Mar 25, 2009

M. John Harrison Is Wicked Smart, and Annoyed

I just wrote an article on urban fantasy, and wrestled with what I might say about the devolution of the term to encompass an entire range of books that don't have anything to do with the term's original meaning, or with the kind of torquing-the-tropes-of-the-fantastic aesthetic that many urban fantasy texts shared when the term still meant what it used to mean. Now comes MJH with this perspective:
Urban fantasy: the domestication of a few images & behavioural tics which were barely unacceptable in the first place. It was a frisson obtained not so much by glamourising or romanticising the disordered (though it did both) as by denying or correcting the trait paradigms of some common dysfunctional behaviours. It cleaned up what it claimed to be representing & always drew its conclusions from a safe space outside dysfunctionality. A normative manouevre, defining a “good” dysfunctionality (he’s an anorexic self-harming killer elf but he’s our anorexic self-harming killer elf), urban fantasy was often described as having an edge. As a result, by the late 80s, “edgy” had become the publishing synonym for “young adult”. Later, even in publishing, it came to have the same meaning as “bland”.

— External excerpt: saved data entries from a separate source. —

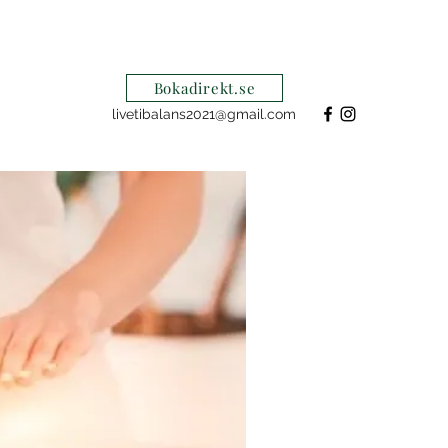
Bokadirekt.se
livetibalans2021@gmail.com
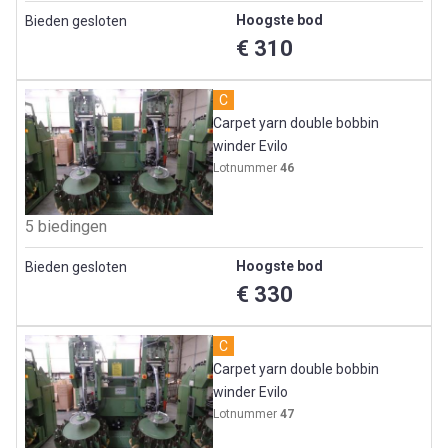
Hoogste bod
Bieden gesloten
€ 310
C
Carpet yarn double bobbin
winder Evilo
Lotnummer
46
5 biedingen
Hoogste bod
Bieden gesloten
€ 330
C
Carpet yarn double bobbin
winder Evilo
Lotnummer
47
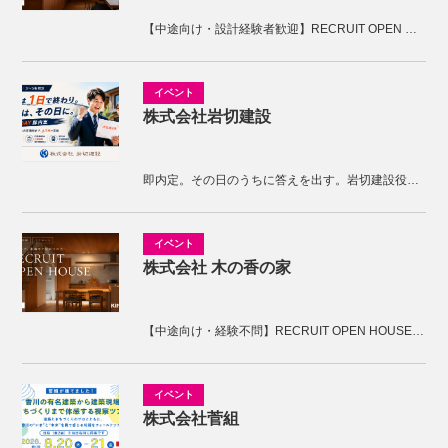
【中途向け・設計経験者歓迎】RECRUIT OPEN HOUSE開催！KNOTの家づくりを体感しませんか。
株式会社岩切建設
即内定。その日のうちに答えを出す。岩切建設役員面接
株式会社 木の香の家
【中途向け・経験不問】RECRUIT OPEN HOUSE開催！木の香の家の家づくりを体感しませんか。
株式会社菅組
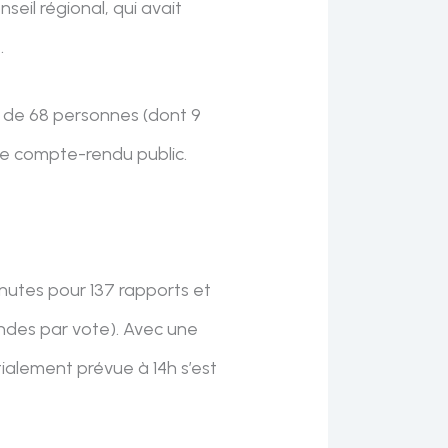
eil régional, qui avait
e
.
e de 68 personnes (dont 9
s de compte-rendu public.
nutes pour 137 rapports et
ondes par vote). Avec une
itialement prévue à 14h s’est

A bit overbroad, as polemics often are, and probably should be. There's plenty of good urban fantasy out there, however you define the term. But Harrison is getting at an interesting idea here. Wish I'd had this to think about before I wrote the article...

2 comments:

Nalo said...

"he’s an anorexic self-harming killer elf but he’s our anorexic self-harming killer elf."

Sounds like Dr. House.

Unknown said...

House would be hilarious if occasionally he had to figure out how to treat a puca or something.